Springsteen si è fatto strada in un' America di cui non conosceva la storia («Se vi piace andare a scuola non avete futuro nel mondo delle rockstar») fino a ritagliarsi un posto nella coscienza nazionale con Born in the U.S.A. , che interpreta come un lamento per una generazione perduta di cui poteva fare parte. Alla visita di leva del 1967 fa di tutto per essere scartato e ci riesce. Bart Haynes, batterista della sua prima band, parte per il Vietnam e viene ucciso.
La politica entra nello show: dal 19 giugno Springsteen ha cambiato la sceneggiatura per attaccare le norme di Trump sull' immigrazione e condannare «la pericolosa stupidità di chi vuole mettere l' America contro l' America». Poi precisa: «Non credo che la gente venga ai miei concerti per sentirsi dire delle cose, ma per ricordare chi è e che cosa possiamo essere tutti insieme».
Lo spettacolo volge al termine con il ritorno a Freehold, nel suo quartiere. Cerca il faggio rosso davanti alla casa di Randolph Street e scopre che è stato abbattuto.
In teatro scende il silenzio: «In quel luogo l' impronta del mio albero, della mia vita, era ancora visibile. Era troppo antico e forte, come me, la mia famiglia e tutti quelli che abitavano in quelle case». Entra in chiesa e recita una preghiera che da bambino mormorava solo se costretto. Ma questo non è il finale di Springsteen. Subito cambia tono: fa accendere le luci dopo Dancing in the Dark e Land of Hope and Dreams e dice che, uscendo dalla chiesa, ha pensato alla persona che gli ha insegnato la speranza, sua madre Adele Zerilli, e cita una strofa della canzone che le ha dedicato, The Wish : «Troveremo un piccolo bar rock' n'roll, baby, e andremo a ballare».

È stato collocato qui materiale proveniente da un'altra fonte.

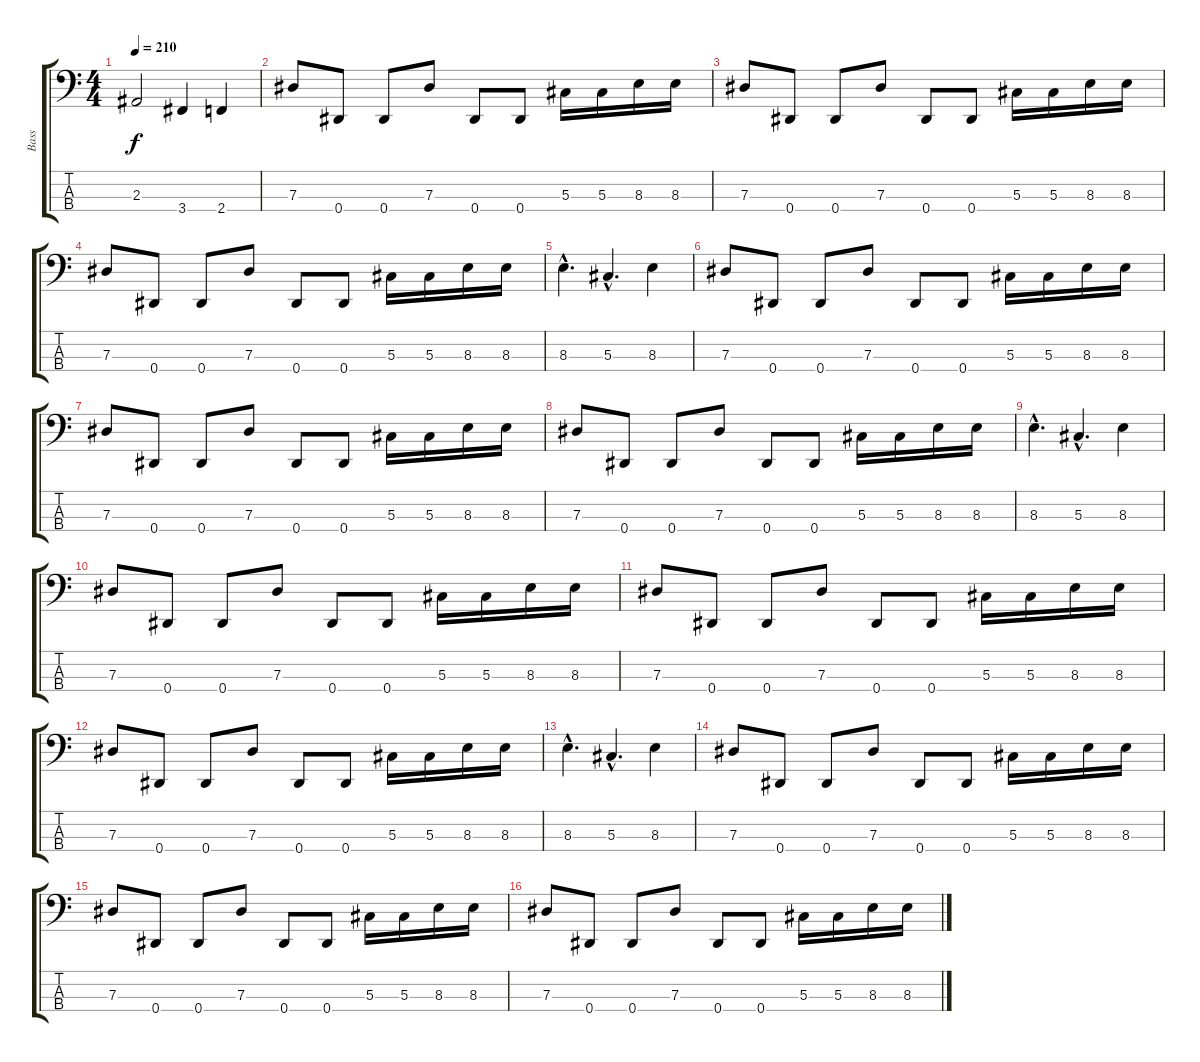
\track ("Bass" "Bass") {instrument electricbasspick}
\staff {score tabs}
\tuning (Gb2 Db2 Ab1 Eb1) {hide}
\ts (4 4)
\tempo 210
\clef f4
\ks c
2.3.2{dy f} 3.4.4 2.4.4 |
7.3.8 0.4.8 0.4.8 7.3.8 0.4.8 0.4.8 5.3.16 5.3.16 8.3.16 8.3.16 |
7.3.8 0.4.8 0.4.8 7.3.8 0.4.8 0.4.8 5.3.16 5.3.16 8.3.16 8.3.16 |
7.3.8 0.4.8 0.4.8 7.3.8 0.4.8 0.4.8 5.3.16 5.3.16 8.3.16 8.3.16 |
8.3{hac}.4{d} 5.3{hac}.4{d} 8.3.4 |
7.3.8 0.4.8 0.4.8 7.3.8 0.4.8 0.4.8 5.3.16 5.3.16 8.3.16 8.3.16 |
7.3.8 0.4.8 0.4.8 7.3.8 0.4.8 0.4.8 5.3.16 5.3.16 8.3.16 8.3.16 |
7.3.8 0.4.8 0.4.8 7.3.8 0.4.8 0.4.8 5.3.16 5.3.16 8.3.16 8.3.16 |
8.3{hac}.4{d} 5.3{hac}.4{d} 8.3.4 |
7.3.8 0.4.8 0.4.8 7.3.8 0.4.8 0.4.8 5.3.16 5.3.16 8.3.16 8.3.16 |
7.3.8 0.4.8 0.4.8 7.3.8 0.4.8 0.4.8 5.3.16 5.3.16 8.3.16 8.3.16 |
7.3.8 0.4.8 0.4.8 7.3.8 0.4.8 0.4.8 5.3.16 5.3.16 8.3.16 8.3.16 |
8.3{hac}.4{d} 5.3{hac}.4{d} 8.3.4 |
7.3.8 0.4.8 0.4.8 7.3.8 0.4.8 0.4.8 5.3.16 5.3.16 8.3.16 8.3.16 |
7.3.8 0.4.8 0.4.8 7.3.8 0.4.8 0.4.8 5.3.16 5.3.16 8.3.16 8.3.16 |
7.3.8 0.4.8 0.4.8 7.3.8 0.4.8 0.4.8 5.3.16 5.3.16 8.3.16 8.3.16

Fuori dal Walter Kerr Theater c' è una folla che lo attende come ogni sera come ogni settimana da oltre un anno. Bruce esce dalla porta principale e si ferma a parlare, entra in un' auto nera e scivola nelle luci di Times Square. L' ultima canzone che ha cantato è il suo inno, Born to Run , il pezzo che definisce la sua vita e ha dato il titolo alla sua biografia: «Chiunque tu sia stato e ovunque tu abbia vissuto, non puoi liberartene: il passato sale in macchina con te e ci rimane. La meta e il successo del viaggio dipendono da chi guida».